お茶にしましょうか



「仲間のためになるわけない…」



ぽつりと一つ呟くと、私の感情もなだれ込む様で止まらなくなりました。

彼は自分の劣ることを自らで認め、それを改めようと努力を積んでいるのです。

そんな人を見限るなんて、そんな酷い話があるでしょうか。

ええ、私の考えが甘いことくらいはわかっております。

それでも何かが湧き上がるのです。



「そんなことをおっしゃったって、仲間のためになるはずがありません!」

「立前を言うなよ」

「これは本音ですので」

「それでも、要らないものは…要らないんだ」

「確かに、全ての人から必要とされるわけなどありません。されていなくとも貴方は、何人もの誰かにとって、大切な存在なのです。

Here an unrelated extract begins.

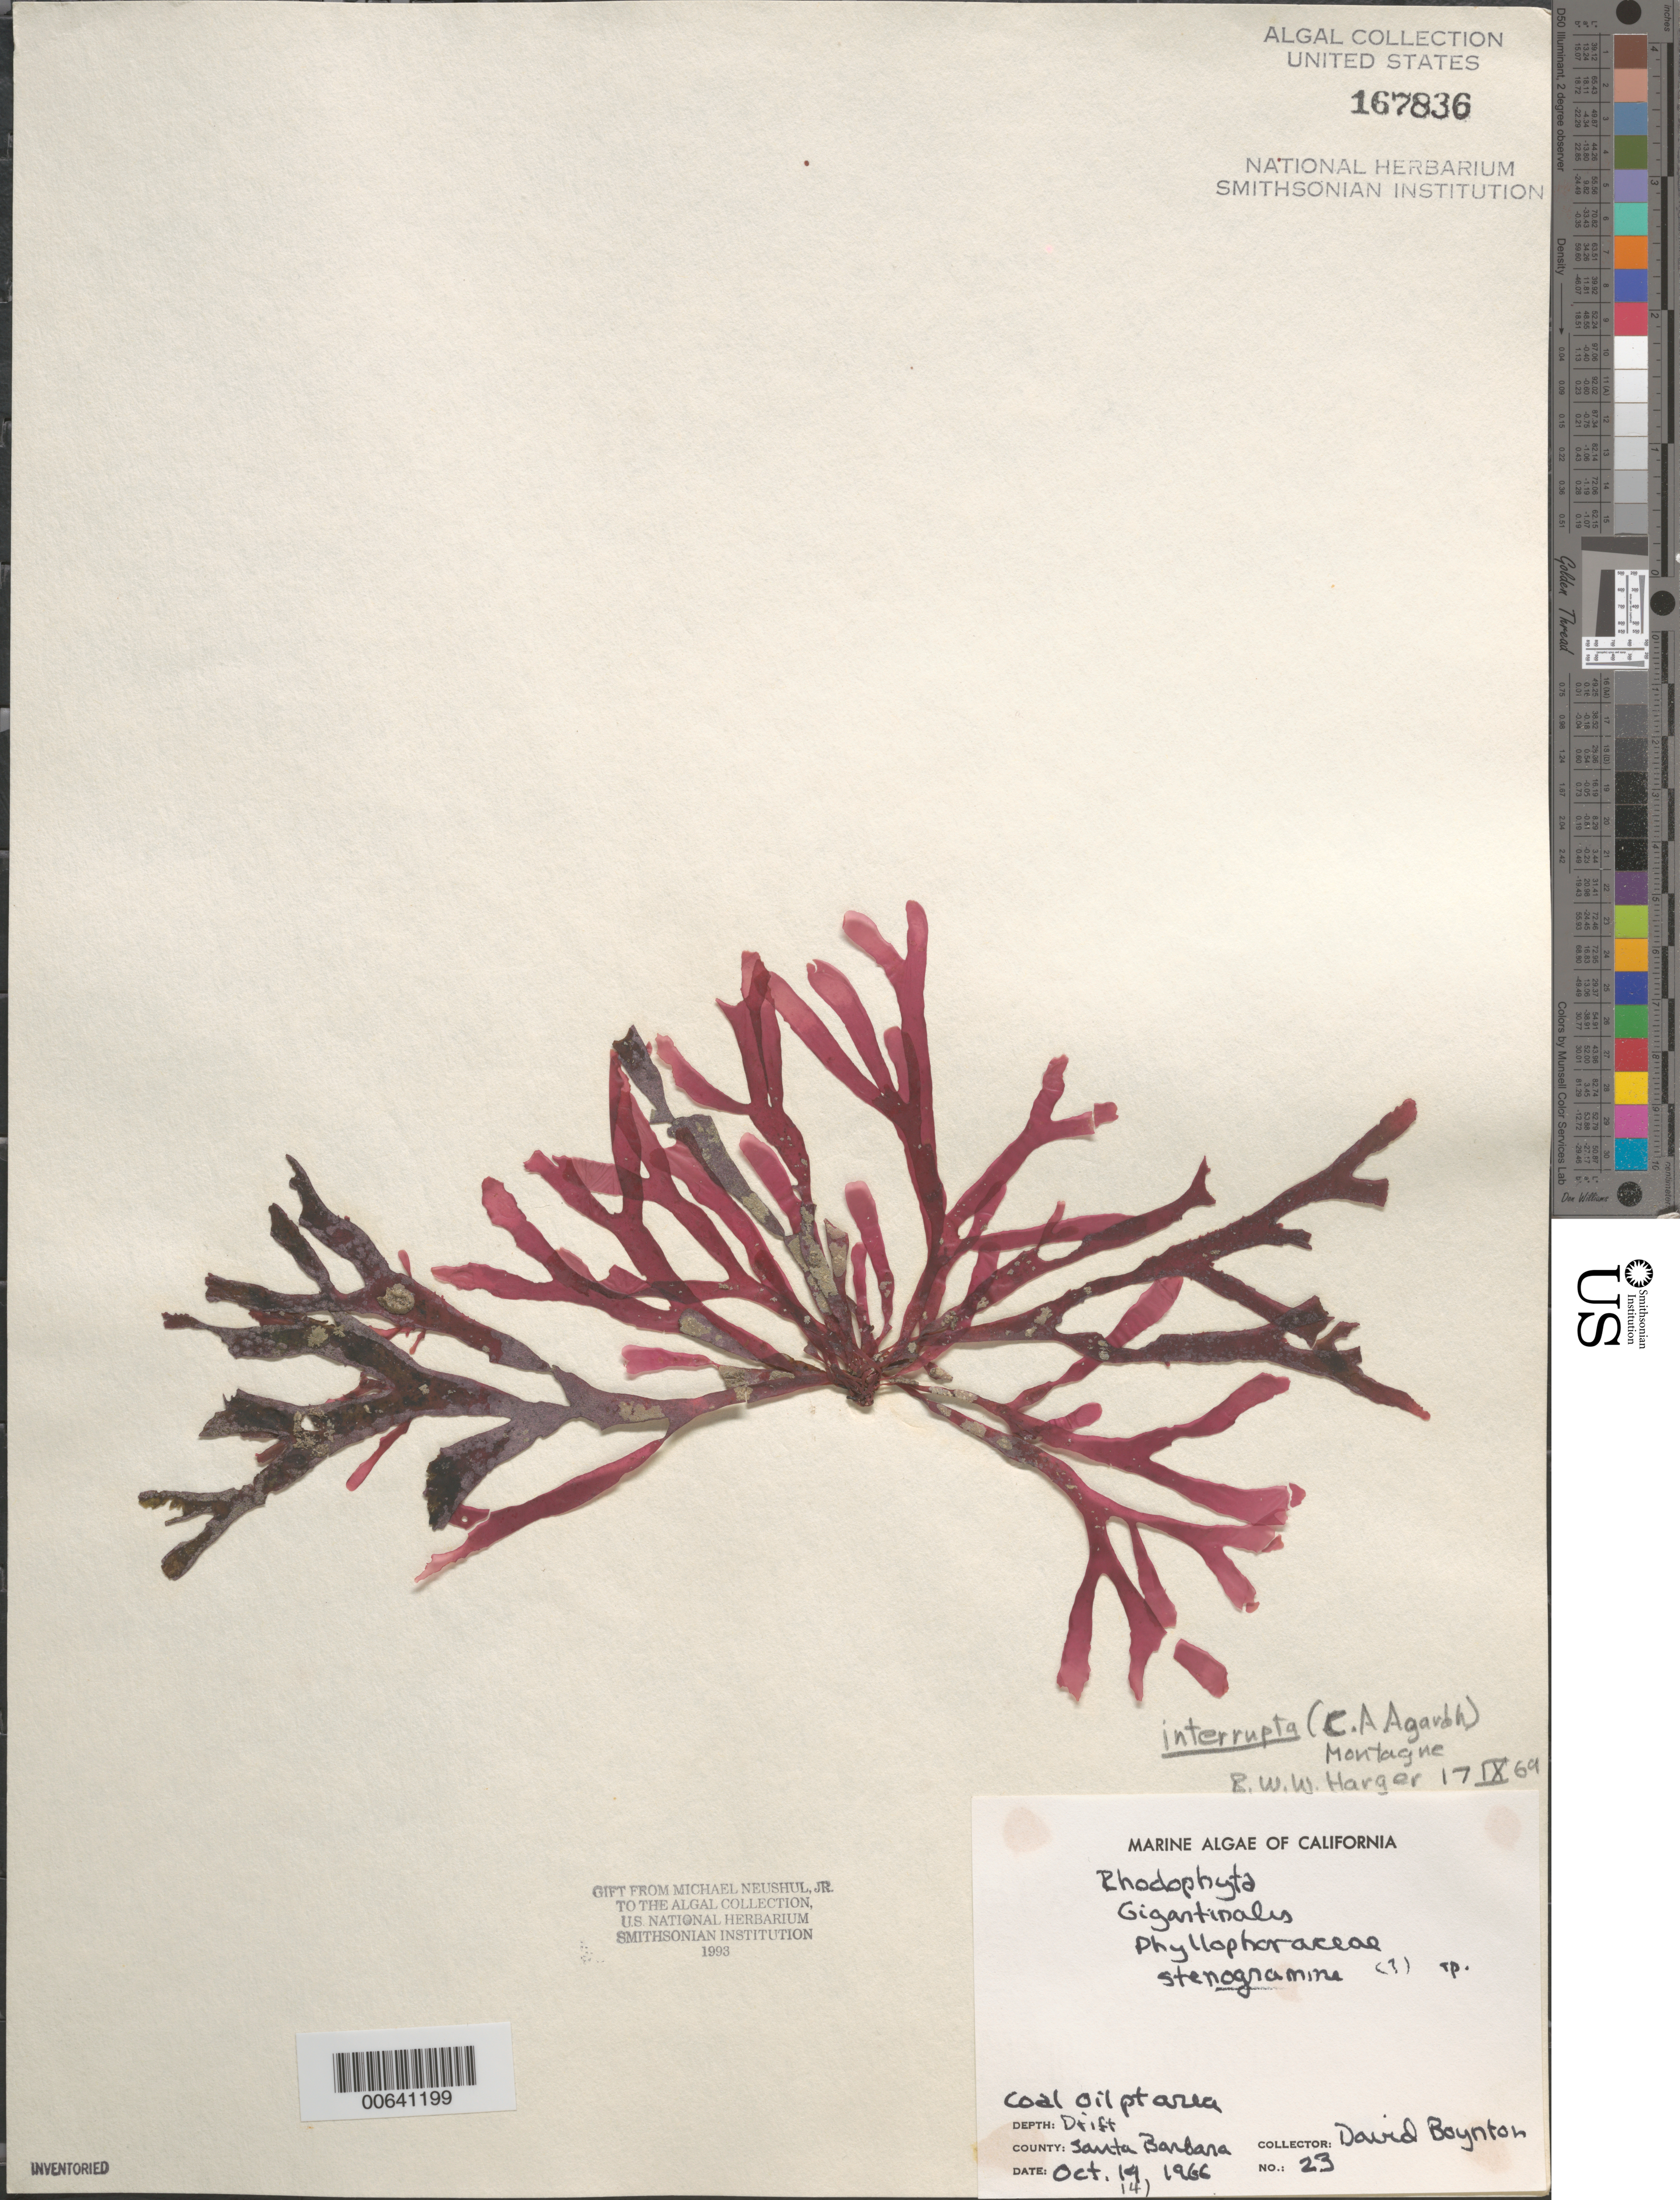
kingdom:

その人たちの気持ちが存在することを知りませんか…?!」



やはり人は見かけによらない、というところでありましょうか。

今の時点で江波くんは、慎ましやかである分、非常な程に仲間思いであるという印象を受けております。

ひどく不器用なだけではないでしょうか。



「べ、別に、誰も…俺なんて…」

「ほら、今、自分しか見えていないではありませんか」



私は苦笑いで返してみせました。

実はこの時、私は胸を撫で下ろしていました。

彼の表情が、江波くんに戻っていたからです。

頬を紅く染め、先程までの落ち着きは微塵もない、私の夢中な江波くんでした。



「す、すいません…ありがとう…情けない姿を見せてしまって、悪かった」

「いえ。正気に戻っていただけて、よかったです」



つい嬉しくなって、微笑みそう言うと彼は困った様子でした。

そして、彼の瞳は光を取り戻してくださいました。


「やっぱり悔いが残らないようにしたい。今年の夏が、最後…だからな」

「え、もしかして…先輩ですか?」



ここにきて、まさかの事実が判明いたしました。

正直のところ、年上には見えなかったものですから。